Dave knows he's a fraud, an overpaid reader of a TelePrompTer, and he wants only to impress his father, win back his wife, and save his children all of which he believes he can accomplish by winning a morning-TV gig on a show hosted by Bryant Gumbel. He thinks he can fix everything, but he's so broken, it's an impossible task. He can't even dodge the fast food hurled at him by passersby who consider him a joke and a phony; his clothes are always dripping something greasy and sticky.
Overplaying downhearted and sadness has become Cage's act now; the man mopes more than a 2-year-old who doesn't get cake and ice cream for dinner. Once a manic maker of light comedy, Cage used to take roles that required him to wear the bright smile of optimism. There were times when he would explode, when his whole body would shudder, his voice would crack, and his eyes would widen like small planets, but his outbursts of rage were tempered by the laugh they were intended to elicit. Now, he seems to have turned entirely inward; the man walks as though his shoes are filled with lead weights, and his outbursts consist of random smiles willed into existence by a guy who appears to no longer believe in them. In Dave Spritz, Cage rolls into the role he's played in such films as Leaving Las Vegas, The Family Man, Adaptation, and Matchstick Men, and finds the perfect balance between hope and give-up, between believing it will all work out and knowing it won't, and accepting it nonetheless. Dave, in every scene, is the smallest role Cage has ever played: the below-average man.
Caine, too, is splendid as the father who's ashamed of his son but holds out hope he'll be something more. Robert could have been such a villain, an ice machine dispensing blocks of scold, but the filmmakers aren't interested in a bad guy, only in making Dave a better guy. Robert is something to aspire to a believer in potential, even in those who don't always exhibit it. He's frank with Dave about Shelly's weight and choice of clothes, not to make her the butt of a joke but to save her (and, in turn, to save Dave, who is not paying enough attention).
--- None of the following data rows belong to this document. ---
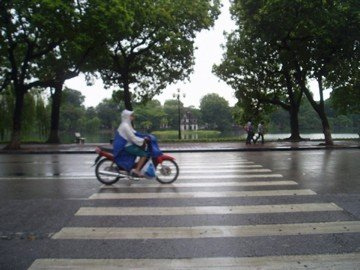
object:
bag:
[144, 162, 157, 181]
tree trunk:
[284, 87, 304, 143]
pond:
[238, 131, 360, 139]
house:
[179, 109, 201, 130]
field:
[141, 127, 246, 144]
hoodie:
[118, 109, 147, 148]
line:
[72, 202, 343, 217]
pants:
[125, 145, 148, 158]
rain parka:
[111, 109, 147, 174]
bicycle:
[90, 134, 180, 185]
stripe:
[87, 188, 319, 202]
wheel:
[94, 157, 120, 185]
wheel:
[152, 155, 181, 185]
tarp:
[134, 129, 163, 157]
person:
[111, 108, 150, 178]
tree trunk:
[47, 68, 69, 145]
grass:
[7, 136, 93, 143]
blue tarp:
[112, 132, 126, 158]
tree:
[210, 24, 313, 143]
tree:
[100, 19, 198, 142]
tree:
[22, 31, 96, 143]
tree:
[0, 0, 56, 151]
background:
[0, 0, 360, 269]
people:
[253, 120, 269, 144]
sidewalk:
[0, 138, 360, 155]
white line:
[24, 245, 359, 269]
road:
[1, 148, 360, 269]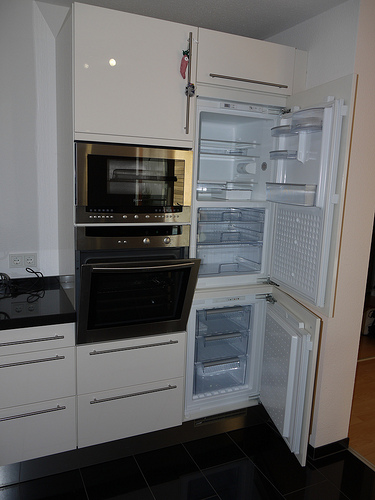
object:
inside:
[218, 263, 244, 274]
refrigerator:
[184, 23, 358, 470]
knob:
[164, 236, 171, 243]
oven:
[75, 138, 201, 345]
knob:
[142, 237, 150, 244]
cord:
[0, 267, 46, 302]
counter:
[0, 282, 77, 322]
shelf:
[201, 147, 267, 163]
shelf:
[198, 181, 258, 193]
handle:
[206, 308, 243, 315]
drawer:
[198, 310, 252, 335]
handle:
[205, 332, 242, 341]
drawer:
[195, 337, 246, 364]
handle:
[203, 358, 239, 368]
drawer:
[195, 361, 249, 399]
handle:
[90, 384, 178, 406]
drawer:
[77, 376, 187, 449]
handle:
[89, 340, 179, 358]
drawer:
[77, 339, 186, 400]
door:
[267, 71, 359, 322]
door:
[257, 287, 320, 470]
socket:
[24, 254, 34, 265]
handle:
[92, 262, 195, 271]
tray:
[262, 176, 316, 187]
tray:
[266, 147, 301, 159]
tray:
[270, 122, 297, 137]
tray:
[290, 116, 324, 126]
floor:
[1, 404, 375, 498]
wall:
[2, 0, 62, 280]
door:
[76, 257, 201, 349]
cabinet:
[190, 283, 264, 399]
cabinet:
[191, 25, 305, 103]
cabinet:
[74, 327, 190, 452]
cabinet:
[1, 317, 82, 470]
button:
[89, 215, 93, 218]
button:
[93, 215, 96, 218]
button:
[97, 215, 101, 218]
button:
[102, 215, 105, 218]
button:
[106, 215, 109, 218]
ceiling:
[122, 0, 347, 6]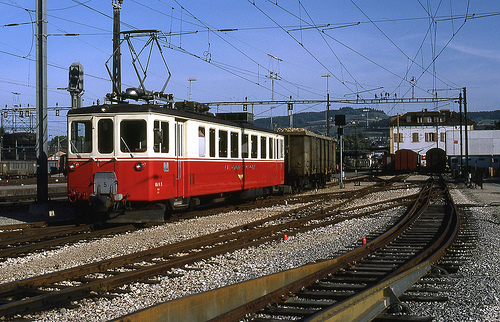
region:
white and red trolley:
[68, 105, 284, 215]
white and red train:
[55, 97, 295, 221]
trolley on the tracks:
[46, 112, 301, 214]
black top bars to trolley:
[100, 24, 166, 113]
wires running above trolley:
[63, 25, 207, 65]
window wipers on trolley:
[110, 133, 138, 163]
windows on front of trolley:
[64, 123, 151, 160]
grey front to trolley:
[85, 170, 121, 195]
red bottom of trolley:
[118, 157, 227, 206]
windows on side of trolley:
[190, 129, 252, 160]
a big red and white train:
[74, 79, 278, 211]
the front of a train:
[50, 102, 167, 199]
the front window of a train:
[61, 121, 102, 158]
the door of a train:
[92, 118, 120, 192]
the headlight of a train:
[115, 158, 146, 170]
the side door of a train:
[162, 118, 197, 182]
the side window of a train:
[202, 126, 242, 150]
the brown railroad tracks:
[80, 233, 141, 295]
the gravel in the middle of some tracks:
[235, 249, 282, 277]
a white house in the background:
[378, 102, 458, 164]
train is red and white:
[59, 114, 284, 209]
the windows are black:
[61, 119, 289, 167]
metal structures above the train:
[1, 2, 498, 122]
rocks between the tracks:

Yep, sure Cage and Caine deserve Oscar nominations; so do the kids and Davis, all perfect in a movie about imperfect people trying their best and usually doing their worst. But this is hardly the point. The Weather Man is not the wacky movie Paramount is selling, nor is it cynical Oscar bait. It's just a little movie about little people trying not to get wet or freeze to death or get burned when they walk outside, and good luck with all that.